Quick intro
Computational Systems Biology aims to develop and apply efficient algorithms to address critical scientific questions through computer simulations and theoretical modeling. The system-wide modeling is particularly relevant in modern biological sciences, where the key challenge has shifted from the study of single molecules to the exhaustive exploration of molecular interactions and biological processes at the level of complete proteomes. Understanding how complex living systems work can help find treatments for disorders of poorly understood etiology, such as cancer and neurodegenerative disorders.
Our vision
The major focus of our group is the design and development of novel tools for the modeling and analysis of biological networks. Briefly, Computational Systems Biology can be considered as a complex platform that integrates many algorithms from different research areas such as Structural Bioinformatics, Functional Genomics, Cheminformatics and Pharmacogenomics. We are interested in applying various tools to study the evolution and organization of pathways into biological networks with the primary application in modern drug discovery and design.
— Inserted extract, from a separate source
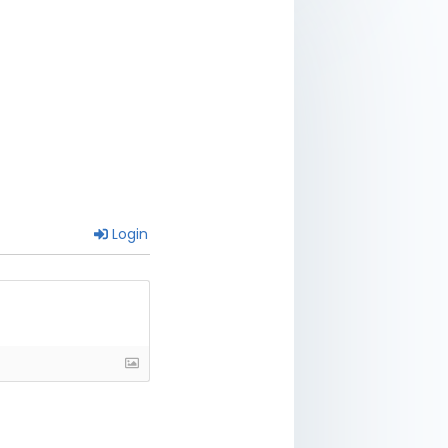
Login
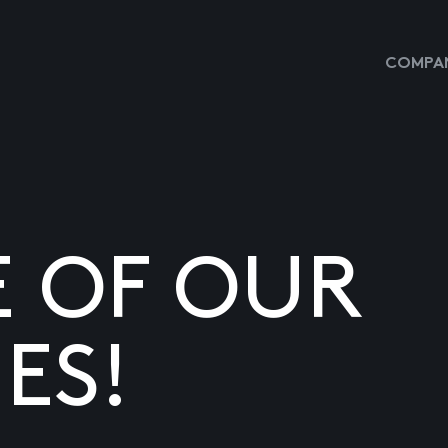
COMPAN
E OF OUR
ES!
Biological pathways, which are the common units of biological networks, can be broadly defined as the series of interactions between molecular entities such as proteins, nucleic acids and small organic molecules that trigger a variety of cellular responses. Their malfunction can be often directly linked to many disease states. Our ambitious goal is to reveal the underlying principles of biological network evolution, organization and dynamics. By doing so, we hope to be able to predict the phenotypic outcome of biological network perturbations.